PASSAGE TO READ ::
□ □ □ □ □ □ □

But there does not have to be mass enthusiasm at the prospect of a Starmer-led government for the outcome of the next general election to be… a Starmer-led government. In 2005, after the Iraq war, Blair still won a 64-seat majority with just 9.55 million votes and a 35% vote share, with the Tories polling 8.34 million (32.4%) and the ‘anti-war’ Lib Dems 5.99 million (22%). The turnout was just 61.4%.

The projected national vote share that Labour polled in this year’s local elections was also 35%. The Conservatives were on 26% (with the Liberal Democrats at 20%). To win from that would require Sunak’s Tories to achieve a bigger swing for a general election than that recorded by any post-war Conservative government over an equivalent period, including Margaret Thatcher’s government after the 1982 Falklands/Malvinas war.

It suits some even on the left to exaggerate the prospect of a Tory victory, in order to avoid the conclusions the workers’ movement needs to draw. The most likely perspective is for a Starmer-led government. His revived Blairism will be operating without the cushion of the ‘great moderation’ of steady growth that characterised the world economy from the 1990s to the 2007-2008 financial crash.

The working class will need its own mass vehicle to politically represent its interests in the turbulent times ahead – and the steps to achieving that should begin now.

□ □ □ □ □ □ □

PROVIDED MATERIAL ::

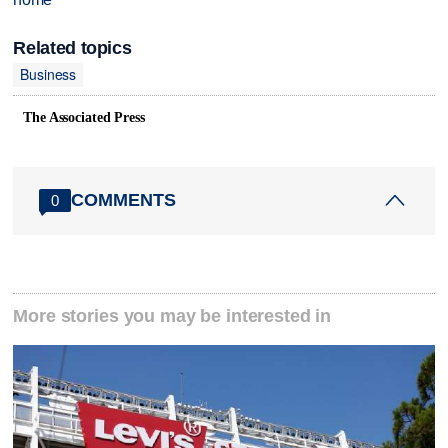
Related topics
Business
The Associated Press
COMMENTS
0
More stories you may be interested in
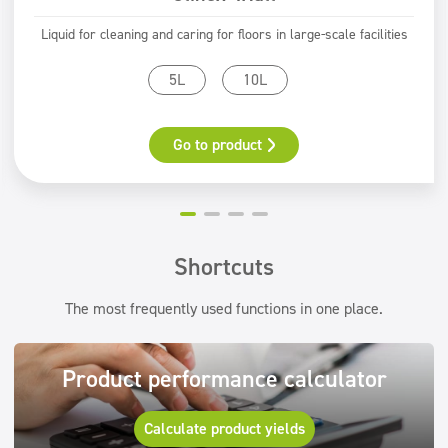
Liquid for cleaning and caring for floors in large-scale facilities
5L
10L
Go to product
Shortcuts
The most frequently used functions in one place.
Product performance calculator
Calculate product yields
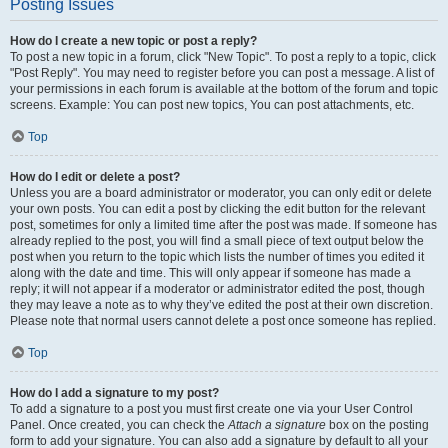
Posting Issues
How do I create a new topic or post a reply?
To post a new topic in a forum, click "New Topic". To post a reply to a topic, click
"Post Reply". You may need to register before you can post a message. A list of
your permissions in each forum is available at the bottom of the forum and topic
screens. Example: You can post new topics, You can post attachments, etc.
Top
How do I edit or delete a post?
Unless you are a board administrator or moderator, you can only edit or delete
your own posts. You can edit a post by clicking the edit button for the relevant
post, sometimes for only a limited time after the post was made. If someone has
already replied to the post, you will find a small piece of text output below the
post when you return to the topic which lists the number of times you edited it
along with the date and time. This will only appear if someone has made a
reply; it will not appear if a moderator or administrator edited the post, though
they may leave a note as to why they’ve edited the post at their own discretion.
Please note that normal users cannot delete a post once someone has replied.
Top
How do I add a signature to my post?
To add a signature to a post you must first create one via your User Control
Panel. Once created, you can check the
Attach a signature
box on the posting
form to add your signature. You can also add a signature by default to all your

□ □ □ □ □ □ □

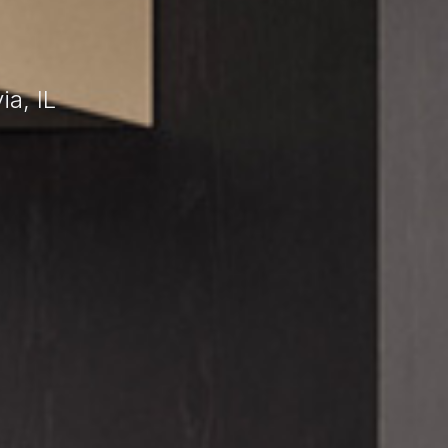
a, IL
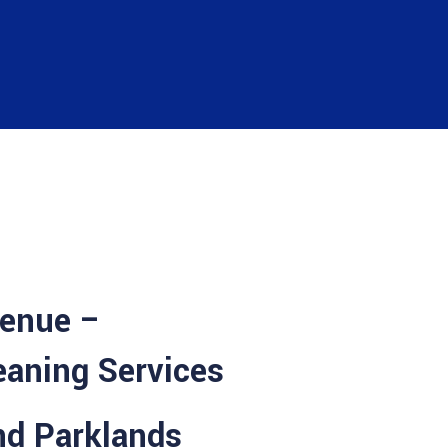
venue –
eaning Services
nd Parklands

□ □ □ □ □ □ □

WHAT YOU ARE ASKED TO DO :: Rewrite the part of the election text starting with "The projected national" and going on through "1982 Falklands/Malvinas war.", putting "Lib Dems" in place of "Liberal Democrats".

SOLVED EXERCISE ::
The projected national vote share that Labour polled in this year’s local elections was also 35%. The Conservatives were on 26% (with the Lib Dems at 20%). To win from that would require Sunak’s Tories to achieve a bigger swing for a general election than that recorded by any post-war Conservative government over an equivalent period, including Margaret Thatcher’s government after the 1982 Falklands/Malvinas war.